With more than 19,000 km of high-speed — up to 350 km per hour — railways, China has accumulated the technology and experience to build a rail link between the Tibet autonomous region and the South Asian subcontinent, they say.
The Himalayan railway would start from Xigaze, a city in Tibet, run to Gyirong, a land port on the Chinese border, and extend into Nepal, although it would not be a high-speed railway, the researchers said on Thursday at a forum in Beijing run by the China Tibetology Research Center, a Tibetan studies organization.
In 2006, China built a railway running for more than 1,100 km to connect the highland region of Tibet with the rest of the country. In 2014, it built a 250-km rail link between Lhasa, the Tibet regional capital, and Xigaze, the region's second-largest city.
Trains run at 100 km per hour throughout the Tibetan rail system, which according to China's railway plan for 2016 to 2020, will stretch from Xigaze to Gyirong.
Nepal hopes that China can connect this port with Kathmandu, the Nepalese capital, as part of the China-Nepal international railway.
China hopes the rail link will boost economic, cultural and religious communication with Nepal as part of the Belt and Road Initiative proposed by President Xi Jinping.
"The construction of a railway crossing the Himalayan mountains is now economically and technologically feasible," said Zong Gang, deputy director of the Science and Technology Department at Beijing University of Technology.
The altitude at Gyirong port is 2,800 meters above sea level, while the Gyirong mountain pass to Nepal lies at about 1,800 meters, making the railway geographically feasible.
In contrast, Lhasa is about 3,700 meters above sea level and the altitude at Xigaze is about 3,800 meters.
Losang Jamcan, chairman of the Tibet autonomous region government, said on July 1 that building rail links is the most powerful way to help Tibet open up to South Asian countries.
After a meeting between Premier Li Keqiang and Nepalese Prime Minister K. P. Sharma Oli in March, the two countries said their governments will further discuss construction of a cross-border railway and also support companies conducting preliminary research.
At least two Chinese companies have shown an interest in developing rail networks connecting China with Nepal, the Kathmandu Post reported on July 2.
China CAMC Engineering Co has proposed building a 121-km railway linking Kathmandu and Rasuwagadhi, a land port in Nepal facing Gyirong.

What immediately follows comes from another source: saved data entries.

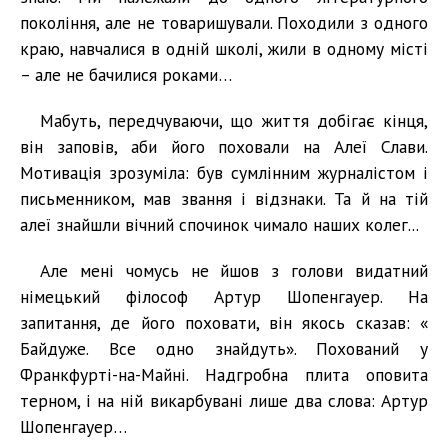
покоління, але не товаришували. Походили з одного
краю, навчалися в одній школі, жили в одному місті
– але не бачилися роками…
Мабуть, передчуваючи, що життя добігає кінця,
він заповів, аби його поховали на Алеї Слави.
Мотивація зрозуміла: був сумлінним журналістом і
письменником, мав звання і відзнаки. Та й на тій
алеї знайшли вічний спочинок чимало наших колег...
Але мені чомусь не йшов з голови видатний
німецький філософ Артур Шопенгауер. На
запитання, де його поховати, він якось сказав: «
Байдуже. Все одно знайдуть». Похований у
Франкфурті-на-Майні. Надгробна плита оповита
терном, і на ній викарбувані лише два слова: Артур
Шопенгауер…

China Railway Construction Corp has applied to the Railway Department in Nepal for a Kathmandu-Rasuwagadhi railway feasibility study.
Ma Jiali, a researcher at the China Institutes of Contemporary International Relations, said a trans-Himalayan railway would be of great economic value as it could later connect China, the largest economy in Asia, with India, the continent's third-largest economy.
He said that landlocked Nepal is willing to have a more convenient link to China because it believes that China's development will offer great opportunities for Nepal.
Zhou Yuhui, a professor at Beijing Jiaotong University who has just returned from a field visit to the China-Nepal border, said, "There are rich tourism resources, including virgin forest, canyons and historical relics in Gyirong, which has hardly been developed.
"While bringing tourists and businesses to Gyirong, which will help local people to escape poverty, the China-Nepal railway will also help ... to make people more willing to integrate into modern life."